Heartbleed flaw described as 'catastrophic' by experts: 'On the scale of 1 to 10, this is an 11'
Damage from the recently discovered flaw is impossible to assess, although most major companies have already secured their websites
A software bug that has gone unnoticed for two years has exposed sensitive data in as many as two out of every three web servers, say researchers.
The ‘heartbleed’ bug is a flaw in the widely-used web encryption software known as OpenSSL. Google, Facebook and Yahoo are some of the major companies that use SSL technology – most recognisable to users as the padlock that appears in the address bar of your browser.
Bruce Schneier, a security expert who has been covering the industry for years, described the flaw as 'catastrophic': "On the scale of 1 to 10, this is an 11," wrote Schneier in a blog post.

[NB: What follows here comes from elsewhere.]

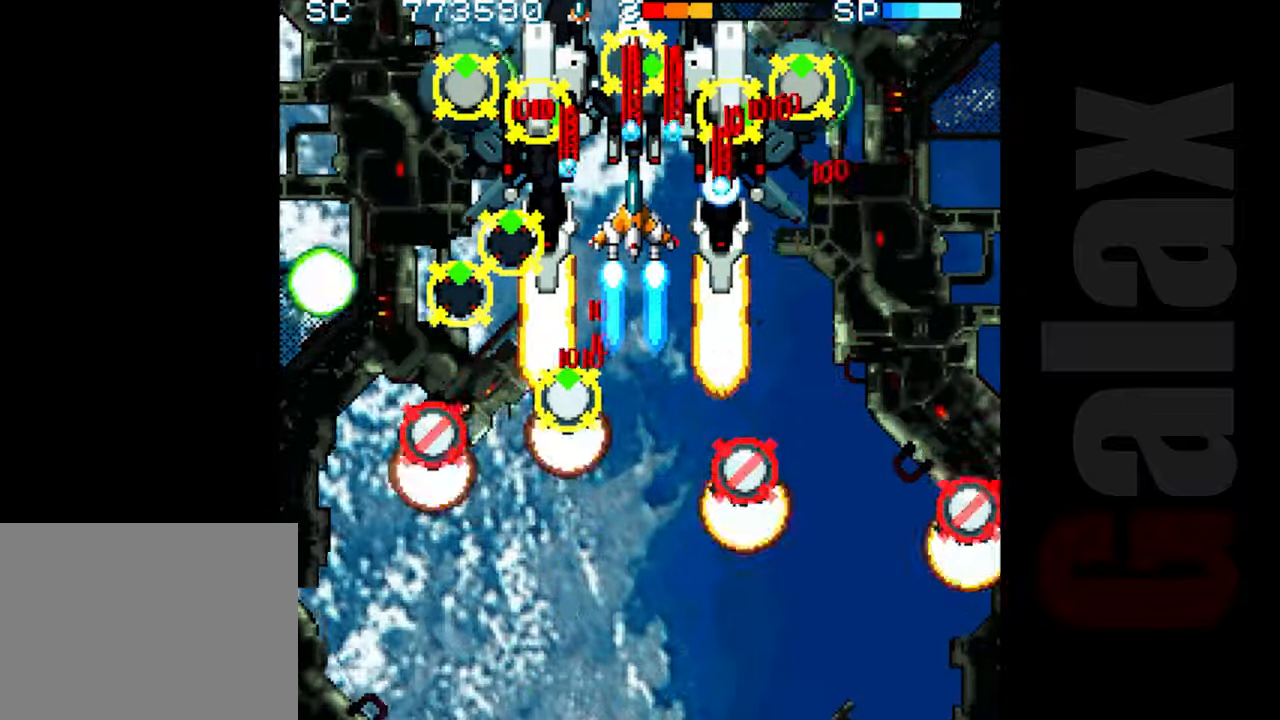
{"buttons": ["B"], "left_stick": "down", "events": [[467, "left_stick", "down"]]}
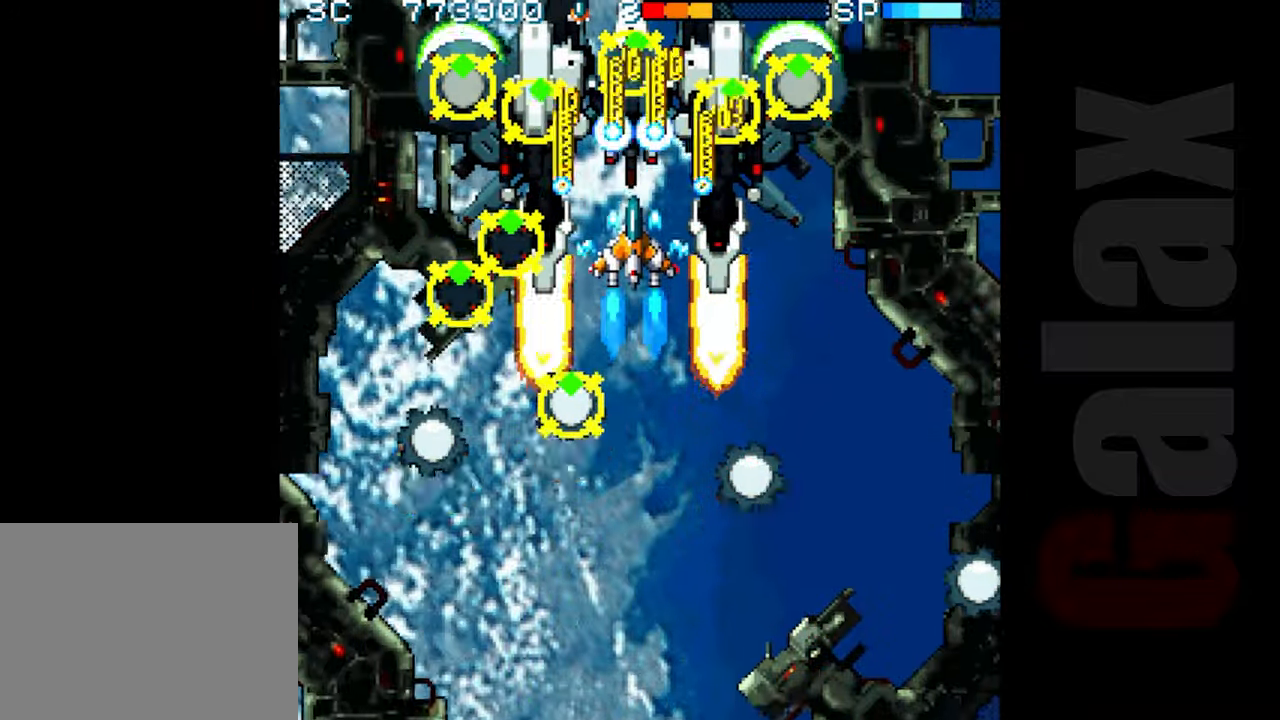
{"buttons": ["R2"], "left_stick": "down", "events": [[50, "R2", "down"], [83, "B", "up"], [267, "left_stick", "down-right"], [367, "left_stick", "down"]]}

Since the flaw was discovered by researchers from Google and Finnish security group Codenomicon, webmasters have scrambled to update their software and protect users’ data, although some researchers warn that it is already too late.
The bug allowed attackers to pull random chunks of information from the memory of a server, meaning that everything from passwords and usernames to credit card numbers and home addresses could have been taken. As many as half a million websites are thought to have been affected.
The padlock in browser used to signal that HTTPS encryption is being used has been unsafe for more than two years.
The scale of the damage might never be known but the bug is thought to be the most serious uncovered in recent years. Some websites are encouraging users to change their passwords while others are advising that until they have confirmed that the bug has been fixed, changing passwords will do nothing.
Other security researchers have given more practical advice: “If you need strong anonymity or privacy on the Internet, you might want to stay away from the Internet entirely for the next few days while things settle.”
Google says that it has already “applied patches to key Google services” while Yahoo says that it has “made the appropriate corrections across the main Yahoo properties”. Facebook too, says that it has addressed the issues
Unfortunately, there’s not much that individual users can do to protect against ‘heartbleed’ – the responsibility is with the companies tasked with operating individual websites.